Spécialisation des juridictions en matière de propriété intellectuelle: réponse de la garde des sceaux

Le 29 mars 2019, j’avais adressé une lettre à la garde des sceaux en vue d’attirer son attention sur la nécessité de renforcer la spécialisation des juridictions en matière de propriété intellectuelle (voir l’article publié le 1er avril 2019).

Vous trouverez, ci-dessous, la réponse de Nicole Belloubet, datée du 20 décembre 2019.

Monsieur le sénateur,

Par courrier en date du 29 mars 2019, vous avez bien voulu me soumettre vos propositions de réforme de l’organisation judiciaire pour le droit de la propriété intellectuelle. Vous appelez de vos vœux la spécialisation accrue des juridictions civiles et pénales.

Je vous rejoins sur le principe, s’agissant d’une plus grande spécialisation de la justice pour traiter ce contentieux complexe et technique. Elle passe d’abord par une meilleure formation des magistrats appelés à connaître de ce contentieux et, la prise en compte des compétences acquises en ce domaine au moment de leur nomination.

Ainsi, l’École nationale de la magistrature organise, dans le cadre de son offre de formation continue nationale comme déconcentrée, plusieurs formations traitant du contentieux de la propriété intellectuelle dans ses dimensions nationales mais aussi européennes et, internationales.

Pour prendre en compte les compétences des magistrats au moment de leur nomination, des entretiens de carrière leur sont proposés depuis 2008. Ils permettent à la direction des services judiciaires d’identifier les magistrats bénéficiant d’un parcours professionnel qui les qualifie particulièrement pour traiter du contentieux de la propriété intellectuelle.

En amont de l’élaboration des projets de nomination de magistrats, des appels à candidatures sur des postes profilés sont régulièrement diffusés à l’ensemble des magistrats en juridiction ou en mobilité externe, permettant à la fois de soumettre à l’avis du Conseil supérieur de la magistrature des propositions de nomination de magistrats particulièrement qualifiés et, aux magistrats intéressés par le traitement de ce contentieux, de faire valoir leurs compétences dans ce domaine technique.

Par ailleurs, la spécialisation des juridictions en droit de la propriété intellectuelle est inscrite dans le droit positif.
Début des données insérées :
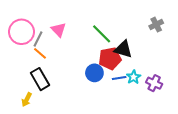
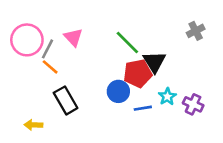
black triangle: (123, 49) -> (154, 62), turned 42
blue line: (119, 78) -> (143, 108), moved
black rectangle: (40, 79) -> (66, 100), moved
yellow arrow: (27, 100) -> (33, 125), turned 64

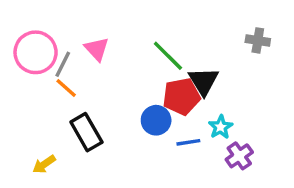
gray cross: (196, 31) -> (258, 40), turned 36
purple cross: (193, 104) -> (239, 156), moved, turned 30
yellow arrow: (33, 125) -> (44, 164), turned -36

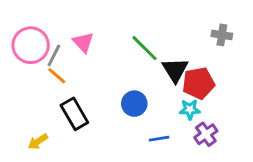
red pentagon: (182, 96) -> (199, 83), moved
cyan star: (221, 127) -> (190, 109), turned 30
blue line: (188, 142) -> (159, 139), moved

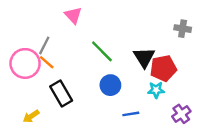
pink triangle: (83, 42) -> (73, 15), moved
pink circle: (31, 45) -> (25, 63), moved
green line: (145, 48) -> (102, 51), moved
purple cross: (206, 134) -> (181, 114), moved

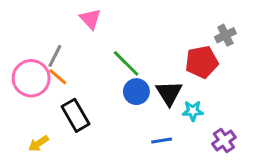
gray cross: (183, 29) -> (225, 35), turned -35
black triangle: (144, 57) -> (169, 93), moved
red pentagon: (163, 68) -> (202, 62), moved
blue circle: (110, 85) -> (136, 92), moved

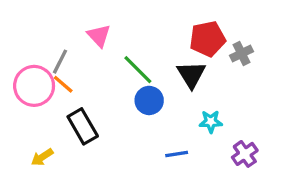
pink triangle: (90, 19) -> (99, 36), moved
gray cross: (225, 35) -> (242, 53), moved
red pentagon: (202, 62) -> (207, 39), moved
black triangle: (169, 93) -> (191, 75), moved

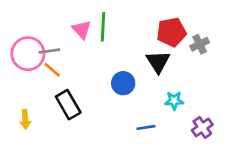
gray line: (60, 62) -> (49, 51), turned 55
green line: (138, 70) -> (103, 27), moved, turned 48
pink circle: (34, 86) -> (28, 54), moved
yellow arrow: (42, 157) -> (25, 119), moved, turned -60

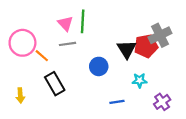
red pentagon: (171, 32) -> (146, 46), moved
gray cross: (200, 44) -> (160, 35), size x1.5
gray line: (49, 51) -> (68, 44), moved

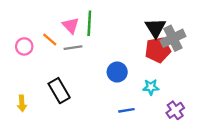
pink circle: (22, 43) -> (24, 46), size x0.6
black triangle: (127, 49) -> (155, 28), moved
orange line: (42, 56) -> (50, 39), moved
blue circle: (99, 66) -> (117, 72), moved

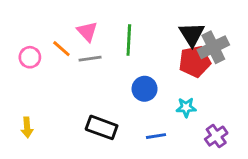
green line: (89, 23) -> (129, 40), moved
black rectangle: (59, 91) -> (102, 127), moved, turned -40

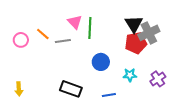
pink triangle: (87, 31) -> (75, 22), moved
purple cross: (216, 136) -> (158, 79), moved

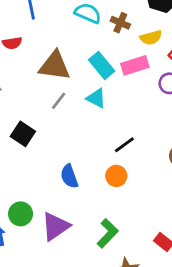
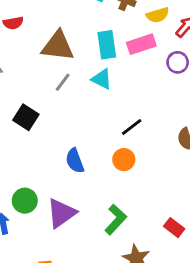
cyan rectangle: (102, 65) -> (107, 45), turned 32

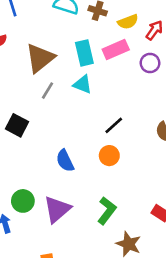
brown triangle: (58, 46) -> (40, 58), turned -40

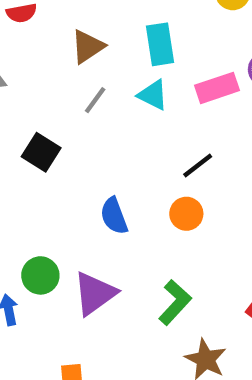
pink rectangle: (116, 50) -> (217, 88), moved
brown triangle: (40, 58) -> (88, 47), size x0.7

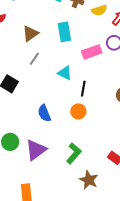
cyan triangle: (153, 95) -> (65, 73), moved
black line: (198, 165) -> (83, 89), turned -42

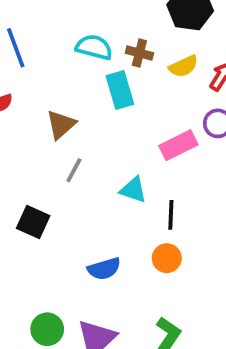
cyan rectangle: (64, 32) -> (120, 90), moved
blue semicircle: (44, 113) -> (104, 269), turned -78

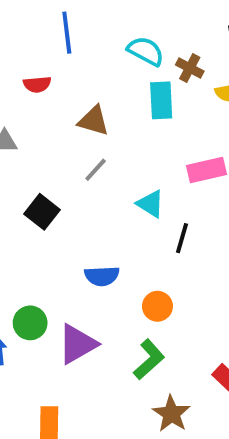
brown triangle: (61, 125) -> (94, 121), turned 44
orange circle: (167, 258) -> (157, 306), moved

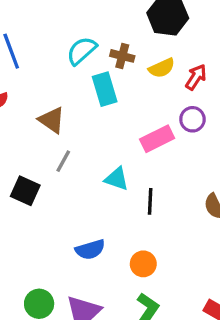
cyan semicircle: (146, 51) -> (82, 51), turned -56
brown triangle: (94, 121) -> (52, 120), turned 32
black square: (42, 212) -> (25, 191), moved

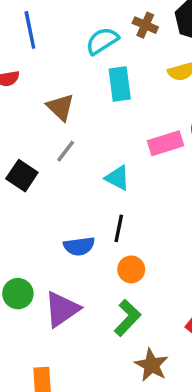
brown cross: (122, 56) -> (145, 25), moved
black line: (150, 201) -> (119, 228), moved

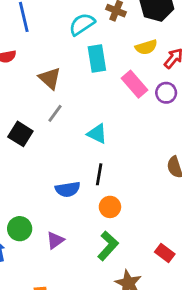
pink rectangle: (166, 143) -> (135, 84), moved, turned 68
purple triangle: (62, 309) -> (55, 240), size x0.6

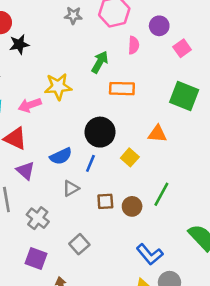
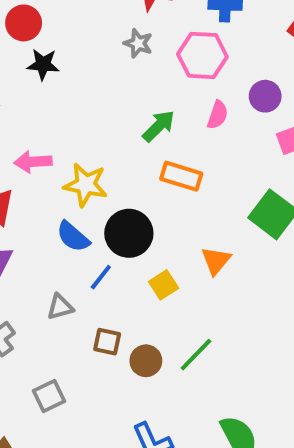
yellow star: (58, 87) -> (86, 185), moved
orange triangle: (157, 134) -> (216, 261), turned 48
blue semicircle: (61, 156) -> (73, 237), moved, turned 50

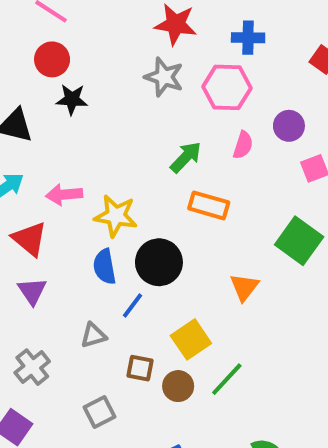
gray star: (138, 43) -> (164, 77), size x1.4
blue semicircle: (73, 237) -> (105, 267), turned 40
yellow square: (164, 285) -> (191, 339), moved, size x1.4
gray square: (49, 396) -> (100, 412), moved

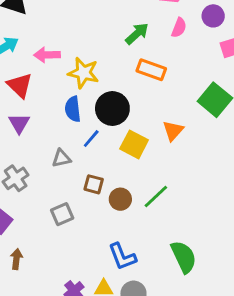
yellow square: (191, 339) -> (134, 144), moved, turned -32

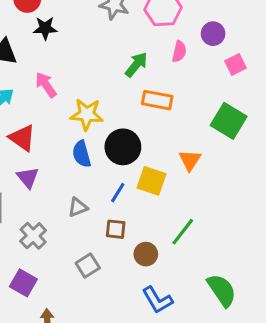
pink arrow: (47, 55) -> (46, 85), moved, turned 65
blue line: (91, 139) -> (118, 193), moved
brown circle: (120, 199) -> (146, 254), moved

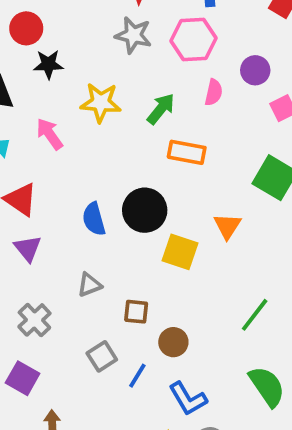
yellow star: (87, 114) -> (101, 103), moved
blue line: (118, 193) -> (137, 376), moved
green line: (183, 232) -> (255, 315), moved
En vertu des articles L. 211-10 et D. 211-6-1 du code de l’organisation judiciaire, dix tribunaux de grande instance sont spécialement désignés pour connaître des actions civiles, et notamment des demandes de dommages et intérêts, en matière de propriété littéraire et artistique, de dessins et modèles, de marques et d’indications géographiques dans les cas et conditions prévus par le code de la propriété intellectuelle. Votre proposition de réduire de moitié le nombre de ces tribunaux mérite d’être examinée avec attention. Elle suppose également une concertation, qui ne s’est pas tenue pour l’heure.

Vous proposez également d’attribuer le contentieux des obtentions végétales au seul le tribunal de grande instance de Paris. Aujourd’hui, cette juridiction connaît déjà de plusieurs contentieux relevant du droit de la propriété intellectuelle. Il est seul compétent pour connaître des actions en matière de brevets d’invention, de certificat d’utilité, de certificats complémentaires de protection et de topographies de produits semi-conducteurs, en vertu de l’article D. 211-6 du code de l’organisation judiciaire. Il est également seul compétent pour connaître des actions en matière de marques, dessins et modèles communautaires en application des articles L. 211-11, L. 211-11-1 et R. 211-7 du code de l’ordre judiciaire ; R. 522-1 et R. 717-11 du code de la propriété intellectuelle.

Ce sujet est actuellement en cours d’expertise. Le GIP Groupe d’études et de contrôle des variétés et des semences qui délivre les certificats d’obtention végétales a son siège social près d’Angers ainsi que des établissements secondaires en régions. Aucune implantation n’est proche de Paris, ou située dans le ressort de la cour d’appel. Des vérifications sont en cours auprès du tribunal de grande instance de Rennes, qui pourrait après examen de son contentieux, être doté d’une compétence nationale en cette matière.

Je ne vous rejoins pas en revanche s’agissant de l’octroi à cinq tribunaux correctionnels d’une compétence exclusive pour les dossiers « simples » de contrefaçon. Il me semble que ces dossiers ne présentent pas une technicité suffisante. Il s’agit fréquemment d’infractions connexes à d’autres délits, comme celui de vente à la sauvette. J’y suis d’autant moins favorable que les délits du code de la propriété intellectuelle d’une grande complexité peuvent être traités par les juridictions interrégionales spécialisées.

Je vous prie de croire, Monsieur le sénateur, à l’expression de ma parfaite considération.